** EXERCISE DETAILS **
The needed output is the run of lines below from the one containing "17: (65, 459)" through the one containing "52: (199, 251)", copied exactly and free of pictures.

Stored items:
----------------------------------------
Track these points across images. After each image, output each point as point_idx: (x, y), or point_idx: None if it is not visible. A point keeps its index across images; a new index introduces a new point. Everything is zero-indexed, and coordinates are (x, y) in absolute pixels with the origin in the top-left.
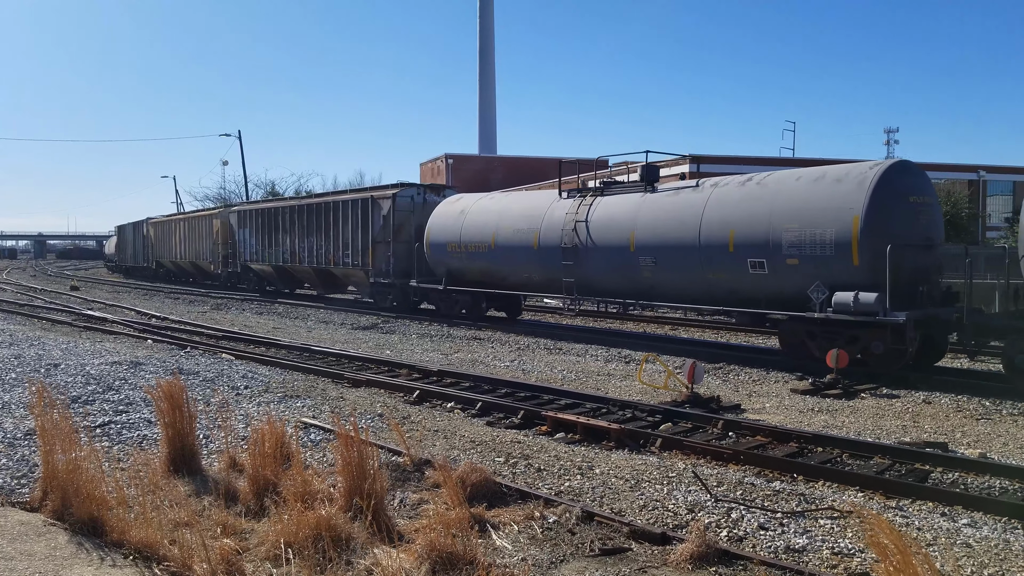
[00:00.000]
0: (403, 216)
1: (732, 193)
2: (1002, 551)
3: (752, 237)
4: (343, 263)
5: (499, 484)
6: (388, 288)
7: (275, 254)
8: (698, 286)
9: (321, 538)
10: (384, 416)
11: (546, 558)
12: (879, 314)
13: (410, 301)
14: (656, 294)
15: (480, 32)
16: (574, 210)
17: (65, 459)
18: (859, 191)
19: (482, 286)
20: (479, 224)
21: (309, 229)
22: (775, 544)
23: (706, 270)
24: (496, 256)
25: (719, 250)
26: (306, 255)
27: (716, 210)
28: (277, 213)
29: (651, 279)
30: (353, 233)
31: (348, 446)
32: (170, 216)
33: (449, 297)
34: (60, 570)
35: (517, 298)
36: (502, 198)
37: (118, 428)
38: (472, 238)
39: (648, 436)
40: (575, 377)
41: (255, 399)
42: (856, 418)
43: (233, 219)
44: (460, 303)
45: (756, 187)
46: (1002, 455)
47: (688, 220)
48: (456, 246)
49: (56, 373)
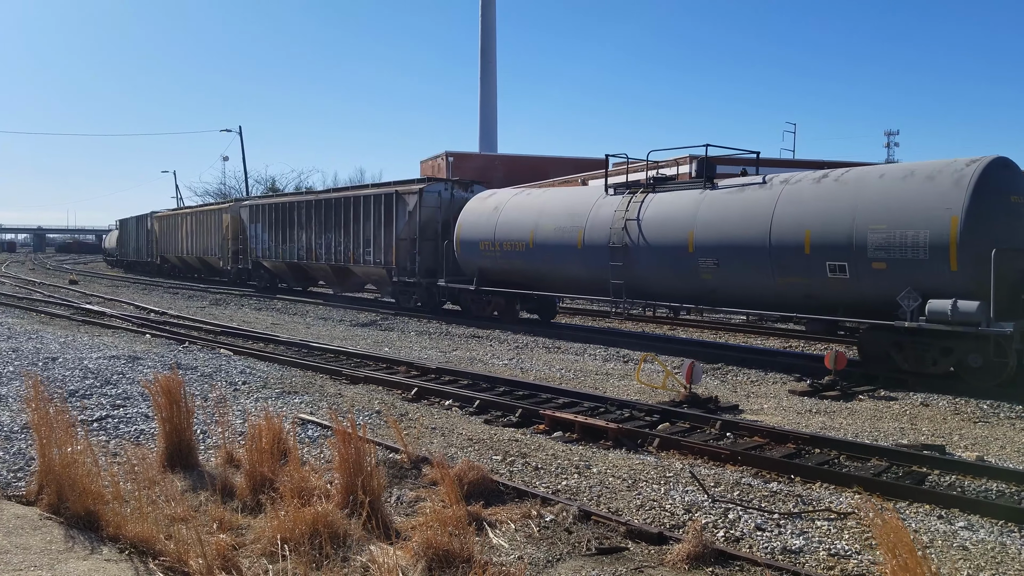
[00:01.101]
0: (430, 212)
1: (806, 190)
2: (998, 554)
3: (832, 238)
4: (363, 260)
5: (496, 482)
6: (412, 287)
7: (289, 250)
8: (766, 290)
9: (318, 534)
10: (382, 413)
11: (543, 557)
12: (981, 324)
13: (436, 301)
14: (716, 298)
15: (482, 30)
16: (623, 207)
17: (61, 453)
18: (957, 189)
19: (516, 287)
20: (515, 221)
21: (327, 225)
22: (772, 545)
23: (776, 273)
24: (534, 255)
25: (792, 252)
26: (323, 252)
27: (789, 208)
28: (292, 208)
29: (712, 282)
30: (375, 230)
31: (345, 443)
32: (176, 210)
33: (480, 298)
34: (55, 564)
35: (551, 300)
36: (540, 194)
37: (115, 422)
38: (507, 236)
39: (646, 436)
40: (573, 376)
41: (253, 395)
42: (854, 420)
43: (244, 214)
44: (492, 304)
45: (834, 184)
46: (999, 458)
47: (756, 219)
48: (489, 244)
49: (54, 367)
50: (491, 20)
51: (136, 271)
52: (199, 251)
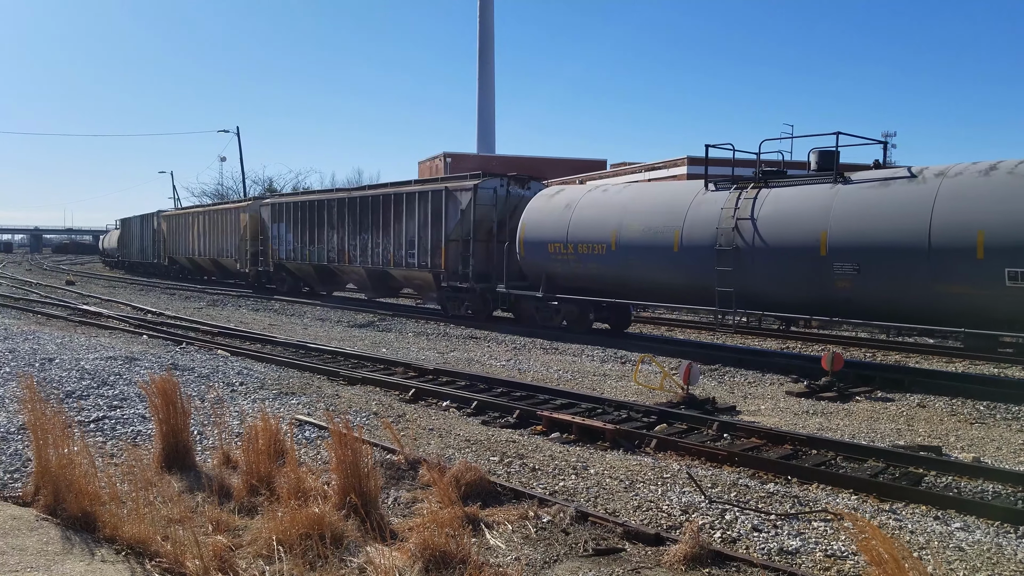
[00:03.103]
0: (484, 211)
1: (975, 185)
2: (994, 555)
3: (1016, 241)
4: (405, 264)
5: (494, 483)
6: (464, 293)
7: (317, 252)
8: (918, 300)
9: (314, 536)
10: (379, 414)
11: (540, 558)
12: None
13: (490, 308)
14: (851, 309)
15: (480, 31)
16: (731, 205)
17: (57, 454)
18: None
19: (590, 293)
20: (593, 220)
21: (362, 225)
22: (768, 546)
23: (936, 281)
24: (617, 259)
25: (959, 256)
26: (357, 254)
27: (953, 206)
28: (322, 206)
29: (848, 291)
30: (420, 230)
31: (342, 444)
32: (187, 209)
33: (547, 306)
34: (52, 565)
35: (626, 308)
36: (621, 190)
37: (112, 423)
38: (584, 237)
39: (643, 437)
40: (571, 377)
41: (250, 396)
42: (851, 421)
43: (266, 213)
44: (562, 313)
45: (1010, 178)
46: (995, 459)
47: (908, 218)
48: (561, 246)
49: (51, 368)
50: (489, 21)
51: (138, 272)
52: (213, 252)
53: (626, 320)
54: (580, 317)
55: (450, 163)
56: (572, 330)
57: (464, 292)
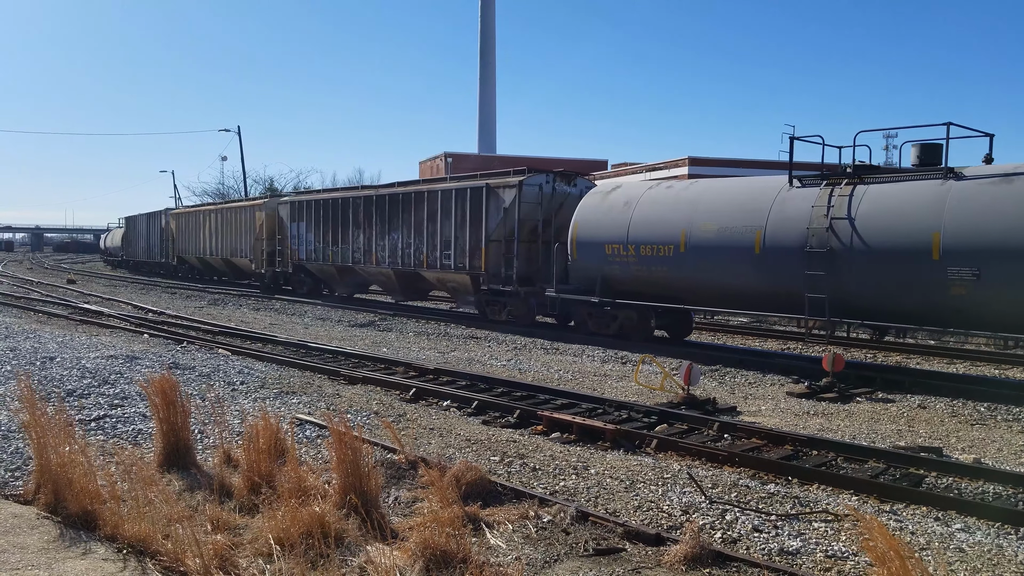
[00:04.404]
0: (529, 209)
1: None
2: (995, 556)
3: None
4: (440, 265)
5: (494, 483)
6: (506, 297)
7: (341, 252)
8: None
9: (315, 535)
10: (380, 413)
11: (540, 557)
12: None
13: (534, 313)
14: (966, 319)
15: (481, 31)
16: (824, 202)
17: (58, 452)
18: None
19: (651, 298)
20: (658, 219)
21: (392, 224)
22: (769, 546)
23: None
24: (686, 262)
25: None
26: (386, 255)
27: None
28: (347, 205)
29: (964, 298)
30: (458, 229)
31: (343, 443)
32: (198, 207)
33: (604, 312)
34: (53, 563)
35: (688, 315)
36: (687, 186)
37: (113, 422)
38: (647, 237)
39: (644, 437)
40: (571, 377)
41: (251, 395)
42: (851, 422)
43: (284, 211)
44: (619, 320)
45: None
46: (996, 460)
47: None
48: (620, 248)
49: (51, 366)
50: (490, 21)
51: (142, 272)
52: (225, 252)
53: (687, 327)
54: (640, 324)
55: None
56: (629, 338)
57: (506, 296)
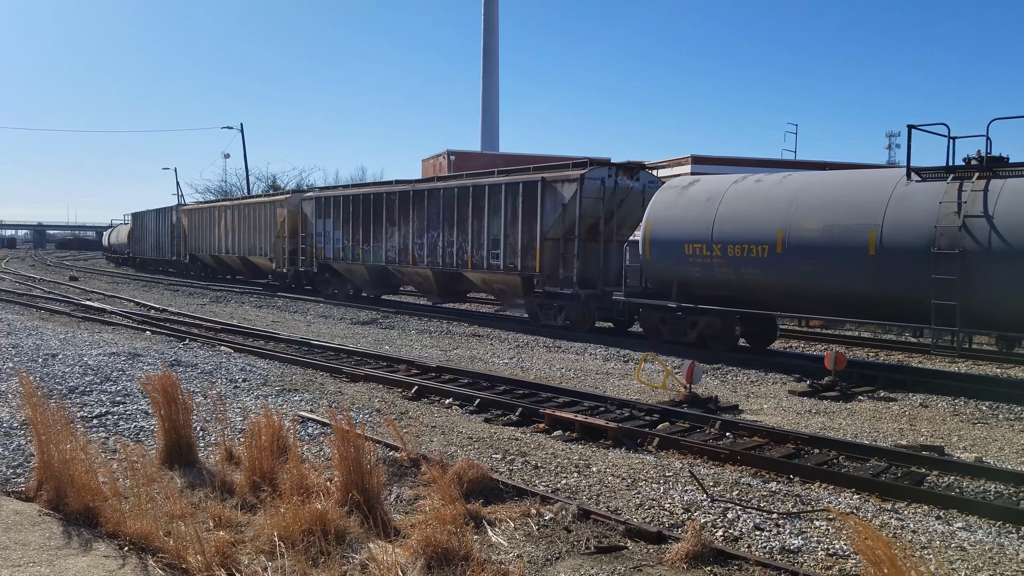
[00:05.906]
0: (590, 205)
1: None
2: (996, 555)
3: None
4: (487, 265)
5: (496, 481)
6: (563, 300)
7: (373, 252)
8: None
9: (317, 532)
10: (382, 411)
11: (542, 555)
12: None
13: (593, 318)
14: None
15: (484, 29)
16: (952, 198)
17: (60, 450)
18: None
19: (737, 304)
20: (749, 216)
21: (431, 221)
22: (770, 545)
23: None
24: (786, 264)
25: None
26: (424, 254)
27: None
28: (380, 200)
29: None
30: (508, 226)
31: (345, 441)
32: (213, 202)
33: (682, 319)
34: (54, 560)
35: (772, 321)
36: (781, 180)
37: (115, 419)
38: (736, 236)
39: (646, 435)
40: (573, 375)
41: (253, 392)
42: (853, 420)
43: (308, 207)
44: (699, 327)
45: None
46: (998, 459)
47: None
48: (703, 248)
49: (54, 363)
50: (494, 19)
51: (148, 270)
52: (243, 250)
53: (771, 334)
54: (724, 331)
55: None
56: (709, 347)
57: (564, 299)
----------------------------------------
** WRITTEN ANSWER **
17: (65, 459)
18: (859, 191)
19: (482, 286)
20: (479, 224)
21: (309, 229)
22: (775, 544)
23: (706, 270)
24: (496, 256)
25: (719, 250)
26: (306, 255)
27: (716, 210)
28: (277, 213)
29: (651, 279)
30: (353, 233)
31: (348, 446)
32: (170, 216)
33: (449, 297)
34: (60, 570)
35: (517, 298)
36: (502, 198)
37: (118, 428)
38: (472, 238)
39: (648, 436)
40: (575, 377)
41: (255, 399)
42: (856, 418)
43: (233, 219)
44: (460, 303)
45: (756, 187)
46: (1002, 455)
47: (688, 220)
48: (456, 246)
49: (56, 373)
[00:01.101]
0: (430, 212)
1: (806, 190)
2: (998, 554)
3: (832, 238)
4: (363, 260)
5: (496, 482)
6: (412, 287)
7: (289, 250)
8: (766, 290)
9: (318, 534)
10: (382, 413)
11: (543, 557)
12: (981, 324)
13: (436, 301)
14: (716, 298)
15: (482, 30)
16: (623, 207)
17: (61, 453)
18: (957, 189)
19: (516, 287)
20: (515, 221)
21: (327, 225)
22: (772, 545)
23: (776, 273)
24: (534, 255)
25: (792, 252)
26: (323, 252)
27: (789, 208)
28: (292, 208)
29: (712, 282)
30: (375, 230)
31: (345, 443)
32: (176, 210)
33: (480, 298)
34: (55, 564)
35: (551, 300)
36: (540, 194)
37: (115, 422)
38: (507, 236)
39: (646, 436)
40: (573, 376)
41: (253, 395)
42: (854, 420)
43: (244, 214)
44: (492, 304)
45: (834, 184)
46: (999, 458)
47: (756, 219)
48: (489, 244)
49: (54, 367)
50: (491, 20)
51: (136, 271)
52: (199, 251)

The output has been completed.